Ketua Umum Asosiasi Pengusaha Indonesia (Apindo) Hariyadi Sukamdani menyampaikan, dampak perputaran karyawan yang tinggi biasanya lebih terasa pada industri konvensional, seperti sektor manufaktur.
”Sektor manufaktur memang lebih repot karena minat anak muda untuk bekerja di situ turun,” kata Hariyadi, Minggu (16/12/2018). Selain harus menguasai keterampilan khusus, pekerja juga memiliki jam kerja yang masih sulit untuk diatur secara fleksibel.
Ia melanjutkan, perusahaan mapan kini harus bersaing dengan perusahaan rintisan baru yang lebih banyak bergerak di sektor jasa. Oleh karena itu, sejumlah perusahaan menerapkan beberapa strategi yang dapat menarik minat pekerja muda bekerja di industri manufaktur.
Salah satu strategi yang dinilai paling efektif adalah dengan mendekati calon pekerja yang berada di level sekolah menengah. Di situ, siswa dikenalkan dengan cara kerja di perusahaan konvensional.
Tentunya, ketika bekerja, pekerja juga diberikan penghargaan berupa gaji dan fasilitas yang lebih tinggi. Suasana kerja di lingkungan pabrik juga didesain agar lebih ramah dan terbuka.
Institusi pendidikan
Tidak hanya perusahaan, institusi pendidikan juga menerapkan teknologi digital. Kini semakin banyak sekolah dan perguruan tinggi yang menerapkan interaksi belajar secara daring. Transformasi digital pada institusi pendidikan konvensional pun dilakukan demi menarik minat dan mengakomodasi tuntutan pelajar masa kini.
Beberapa waktu lalu, Rektor Universitas Katolik Indonesia (Unika) Atma Jaya Agustinus Prasetyantoko dalam diskusi Catatan Akhir Tahun Unika Atma Jaya menceritakan, perguruan tinggi tersebut telah menerapkan pembelajaran secara daring dan luring.

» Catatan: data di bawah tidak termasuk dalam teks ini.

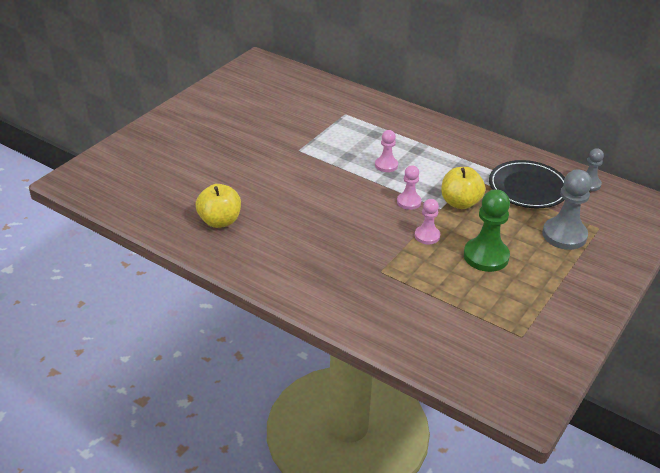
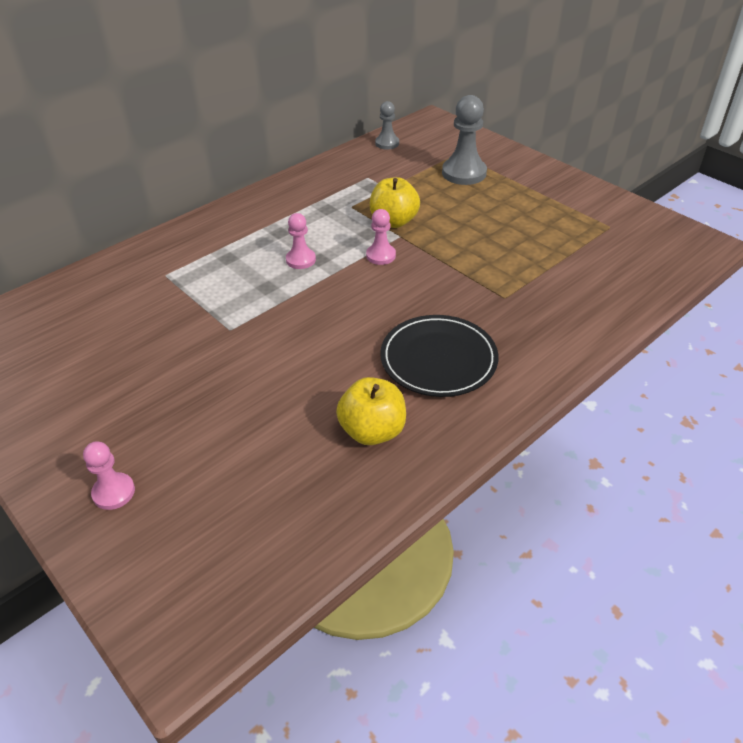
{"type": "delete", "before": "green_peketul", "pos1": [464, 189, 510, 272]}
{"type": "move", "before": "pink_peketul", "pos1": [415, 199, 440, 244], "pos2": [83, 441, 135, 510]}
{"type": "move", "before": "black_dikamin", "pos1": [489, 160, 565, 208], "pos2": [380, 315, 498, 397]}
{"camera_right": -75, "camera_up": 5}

”Kelas online merupakan komplementer, bukan pengganti, dari kelas offline,” ujar Agustinus. Universitas tersebut kini juga menyediakan program percakapan intelektual atau chatbot bernama Savira di sebuah media sosial yang akan menjawab pertanyaan terkait Atma Jaya.
Transformasi SDM
Dalam kesempatan yang sama, Menteri Komunikasi dan Informatika Rudiantara mengatakan, tidak hanya perusahaan, sumber daya manusia juga harus bertransformasi agar lebih melek digital. ”Indonesia keteteran dari semua negara anggota ASEAN dan G-20 terkait talent,” ujarnya.
Rudiantara, mengutip studi yang dilakukan McKinsey, menemukan, Indonesia membutuhkan 300.000 pekerja di sektor teknologi dan informatika setiap tahun. Oleh karena itu, kerja sama dengan negara lain untuk memajukan SDM penting dilakukan.
Pemerintah dan pendiri Alibaba Group (perusahaan e-dagang, ritel, dan teknologi terbesar di China) Jack Ma, sepakat memulai program Jack Ma Institute pada 2019 untuk memberi pelatihan bagi C-level (eksekutif) di perusahaan teknologi.
Faridah menambahkan, perusahaan akan semakin membutuhkan tenaga kerja dengan latar belakang TI pada 2019. Pengembangan kapasitas tenaga kerja yang telah bekerja di bidang teknologi digital perlu untuk terus dilakukan.